もう最後の極め付きは、もう総理、これはもう本当にばかにされた話であります。呉儀副首相が、言わば総理からいえばもう本当に格下の女性でありますね。格下の人が、二時間前か三時間前には日本の経団連の会長と食事をしているんですよ、にもかかわらず、いきなりその後、突如として通知をして帰ったと。これはもう正に我が国を愚弄しているというか、もう総理、正に総理がこけにされたと私は思ってもいいんじゃないかと。でも、総理は大人でありますから、感情を余り表さずにコメントに、テレビその他のコメントに出ておりましたけれども、さすがに大人かなと思いましたけれども、腹の中は私は煮えくり返っていると思うんです。
そういったいろんな経緯の中で、私は、靖国問題は正に内政干渉である。でも、総理は内政干渉とは言わないと、こう言っておりますが、私はこれは少し自分なりに言葉をつくりました。人の心の中まで干渉してくるから内心干渉ではないかなと。内なる心に干渉してきたというような理解をして私もおります。それで何とか自分の腹の虫も収めておるわけであります。
そこで、私は、非民主国家と私は言っていいと思います、今の状況ではね。

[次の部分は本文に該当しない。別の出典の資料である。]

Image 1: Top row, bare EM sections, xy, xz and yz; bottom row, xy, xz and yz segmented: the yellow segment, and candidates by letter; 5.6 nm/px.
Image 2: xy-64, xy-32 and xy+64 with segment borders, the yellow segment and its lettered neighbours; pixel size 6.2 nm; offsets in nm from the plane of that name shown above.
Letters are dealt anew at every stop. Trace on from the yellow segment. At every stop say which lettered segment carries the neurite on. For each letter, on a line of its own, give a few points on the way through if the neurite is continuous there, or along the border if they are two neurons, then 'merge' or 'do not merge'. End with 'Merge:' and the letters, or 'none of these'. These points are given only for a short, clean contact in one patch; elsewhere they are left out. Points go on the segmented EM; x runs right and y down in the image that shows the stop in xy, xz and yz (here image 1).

本当に民主的な国家になっているかどうか。こういう教科書問題も、あらゆるものあります。そういった中で、かの今の指導者、胡錦濤、温家宝、こういった指導者体制は私はちょっと少しレベルが低くなってきたのかなと思いますね。やはり大平、田中の時代に、お互いが、過去のことはいろいろあってでも、あってでも仲良くしていきましょう、隣人としての仲良くしていきましょう。大局観に立ったやはり日中国交を回復したわけであります。それが最近、どうも相手をやっつけることを中心にやられている。これは、私はどうもおかしいんじゃないか。正に拝金主義の流れであります。
そういったところに、先ほど委員長が質問いたしました、本当にODAですね、このODAをやっていいのかどうか。私は、国民感情としては許せないんじゃないかなという気がどんどんどんどん今わいてきていると思う。これは、私は実態だろうと思うんです。
こういったことを、これについてはもう総理から答弁はいただきません。そういったことで、対ODAの在り方については大臣、外務大臣、是非お答えをいただきたいんですが、先ほどの中でも無償がありました。無償贈与が最近、東アジアの中でもやっぱり中国はナンバーワンなんですね。無償資金協力は約七千二百万ドル、技術協力が約三億ドル、トータルで日本円にいたしますと約四百億円というお金がこれ毎年、これはもうアジアの中でもナンバーワンであります。そういったこともありまして、第二位がインドネシア、三位がフィリピン、一番小さい東ティモールが約これは八百万ドルということなんですね。
こういったこともあって、私は親日的な、やはりこれ国益でありますから、同じ貴重な国民の税金を使っているわけでありますから、最後にこれを、このODA、対中国ODAを、特にこの無償協力、贈与に関係するところ、これについては先ほども少しコメントいただきましたけれども、もう一度あえて方向性を是非お答えいただけたらと思います。